Un’altra caratteristica che rende unico il torneo di fine anno è la democrazia dell’albo d’oro: il tennis è reduce dall’era del triumvirato illuminato Federer-Nadal-Djokovic, eppure le Finals sono state vinte da nove giocatori diversi negli ultimi quindici anni, solo uno in più rispetto ai tennisti che sono riusciti a trionfare nelle 63 prove dello Slam disputatesi nello stesso arco di tempo. Nell’elenco dei vincitori sono già comparsi i nomi di coloro che hanno già iniziato a traghettare il gioco nel domani: Zverev (campione a 21 anni nel 2018), Tsistipas (campione a 21 anni nel 2019) e Medvedev, detentore del titolo e giustiziere di Djokovic agli ultimi US Open.

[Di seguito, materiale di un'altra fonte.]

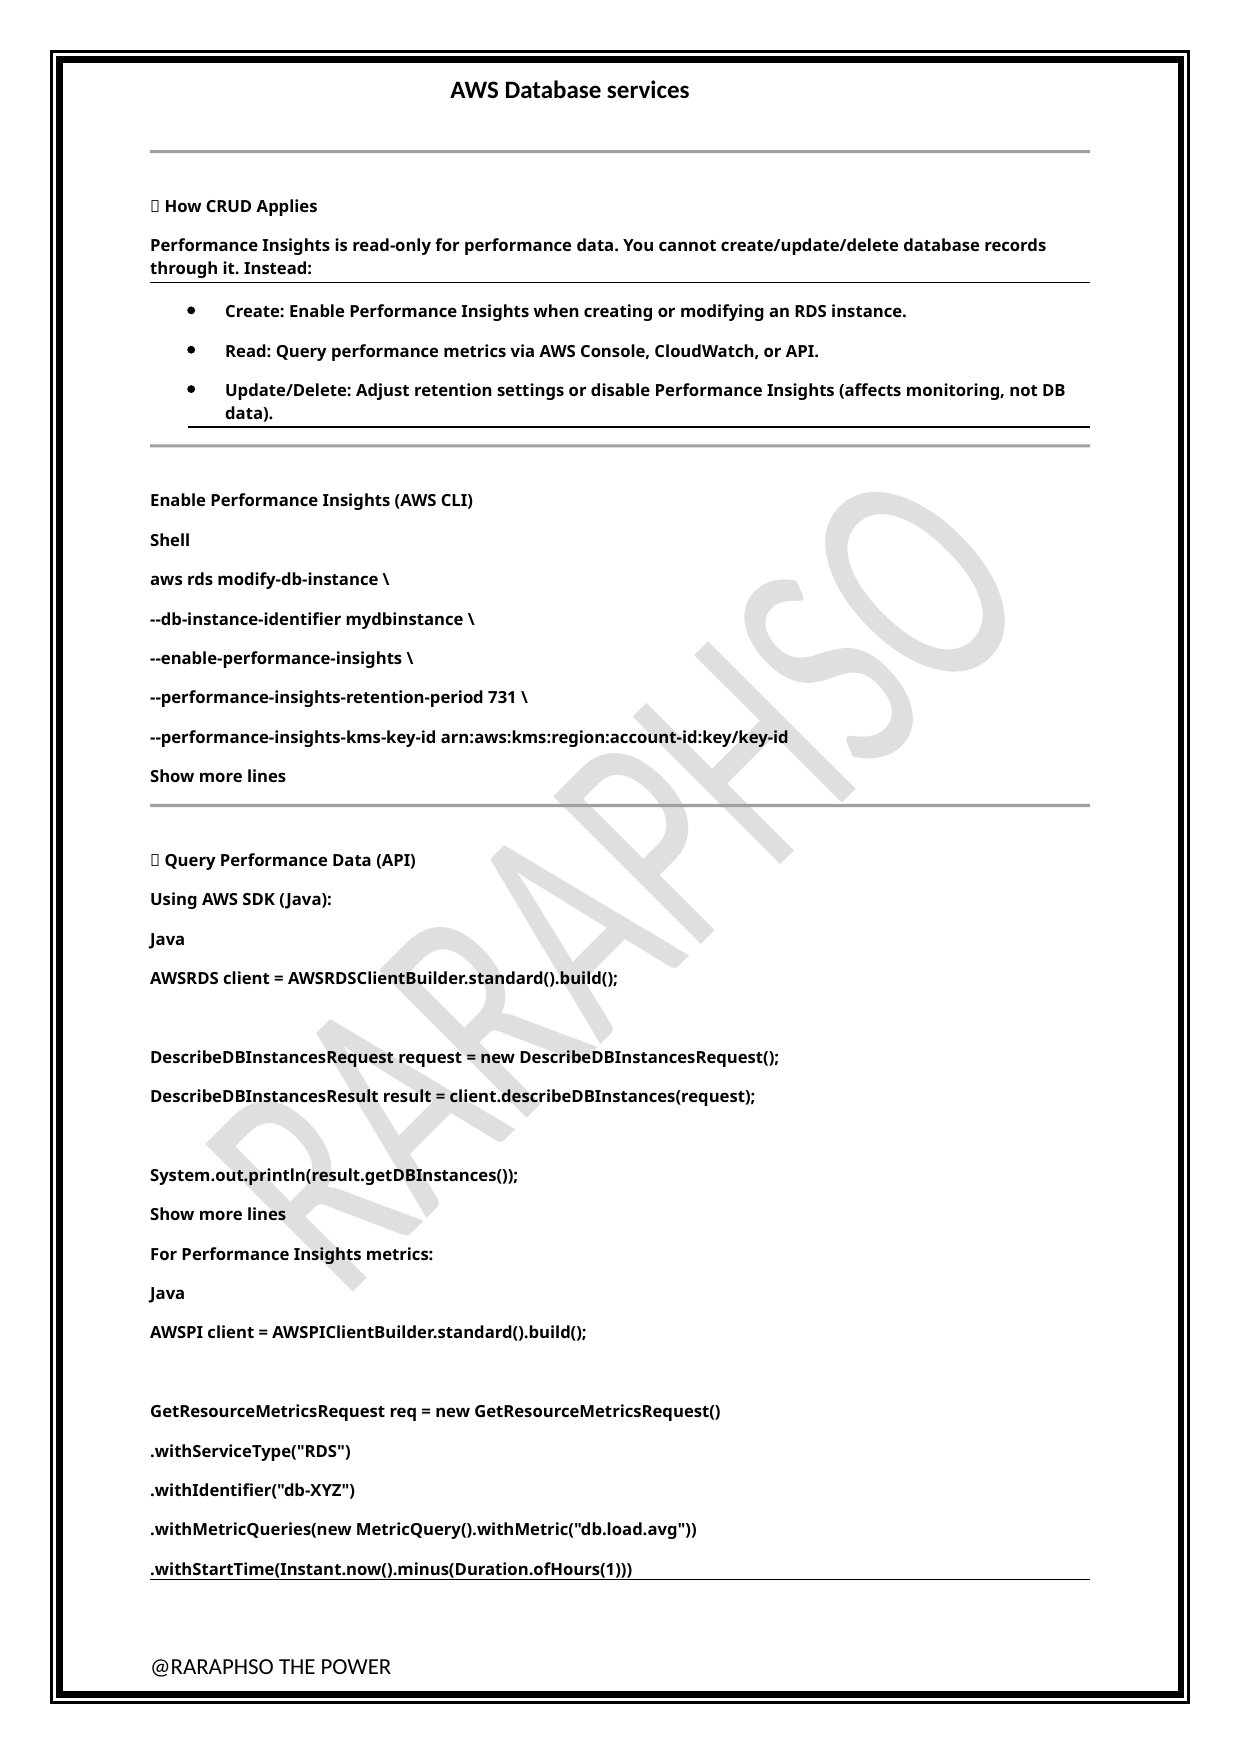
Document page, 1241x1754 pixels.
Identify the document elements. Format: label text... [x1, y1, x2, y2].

text Using AWS SDK (Java): [150, 888, 1090, 911]
text --performance-insights-kms-key-id arn:aws:kms:region:account-id:key/key-id [150, 725, 1090, 748]
text ✅ How CRUD Applies [150, 195, 1090, 217]
list Read: Query performance metrics via AWS Console, CloudWatch, or API. [187, 339, 1090, 362]
text --enable-performance-insights \ [150, 646, 1090, 669]
text .withIdentifier("db-XYZ") [150, 1479, 1090, 1501]
list Create: Enable Performance Insights when creating or modifying an RDS instance. [187, 300, 1090, 322]
text aws rds modify-db-instance \ [150, 568, 1090, 590]
text DescribeDBInstancesRequest request = new DescribeDBInstancesRequest(); [150, 1046, 1090, 1068]
text DescribeDBInstancesResult result = client.describeDBInstances(request); [150, 1085, 1090, 1108]
text Enable Performance Insights (AWS CLI) [150, 489, 1090, 512]
text Performance Insights is read-only for performance data. You cannot create/update/delete database records through it. Instead: [150, 234, 1090, 282]
text Show more lines [150, 1203, 1090, 1226]
text --db-instance-identifier mydbinstance \ [150, 607, 1090, 630]
text For Performance Insights metrics: [150, 1242, 1090, 1265]
text AWSRDS client = AWSRDSClientBuilder.standard().build(); [150, 967, 1090, 989]
text Show more lines [150, 764, 1090, 787]
text .withMetricQueries(new MetricQuery().withMetric("db.load.avg")) [150, 1518, 1090, 1541]
list Update/Delete: Adjust retention settings or disable Performance Insights (affects monitoring, not DB data). [187, 378, 1090, 428]
text ✅ Query Performance Data (API) [150, 849, 1090, 871]
text .withStartTime(Instant.now().minus(Duration.ofHours(1))) [150, 1557, 1090, 1579]
text .withServiceType("RDS") [150, 1439, 1090, 1462]
text GetResourceMetricsRequest req = new GetResourceMetricsRequest() [150, 1400, 1090, 1423]
text AWSPI client = AWSPIClientBuilder.standard().build(); [150, 1321, 1090, 1344]
text Java [150, 1282, 1090, 1304]
text System.out.println(result.getDBInstances()); [150, 1164, 1090, 1186]
text Shell [150, 528, 1090, 551]
text --performance-insights-retention-period 731 \ [150, 686, 1090, 708]
text Java [150, 927, 1090, 950]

I migliori giocatori dell’anno che si affrontano solo tra di loro, una formula unica, dei risultati spesso sorprendenti e un contesto storicamente innovativo:il fascino delle Finals è un mix tra tutti questi elementi, è legato alla sua natura di evento ibrido, sospeso, che suggella il passato e spalanca una finestra sul futuro. Questa sensazione di transizione in corso è ancora più forte per l’edizione 2021: per la prima volta si gioca in Italia, a Torino; per la prima volta c’è un tennista italiano, Matteo Berrettini, che si è qualificato per la seconda volta al torneo e per di più ci arriva come vice-campione in carica a Wimbledon; per la prima volta dopo molti anni non ci saranno Federer e Nadal, e Djokovic è ancora un cannibale insaziabile ma in ogni caso ha 34 anni, quindi la sua condizione sarà da valutare – specie dopo aver accarezzato e perso l’occasione forse irripetibile di compiere il Grande Slam in un solo anno solare. Insomma, quella dal 14 al 21 novembre sarà una settimana che avrà un impatto sul presente e sul futuro del tennis, che dirà tanto agli appassionati e agli esperti, dei giocatori, del gioco, ma anche dell’Italia sportiva e logistica, delle possibilità di ripartire davvero ora che la pandemia vive una fase meno acuta. Ci aspetta un grande evento di chiusura, ma anche di scoperta, proprio come racconta lo spirito storico delle Finals.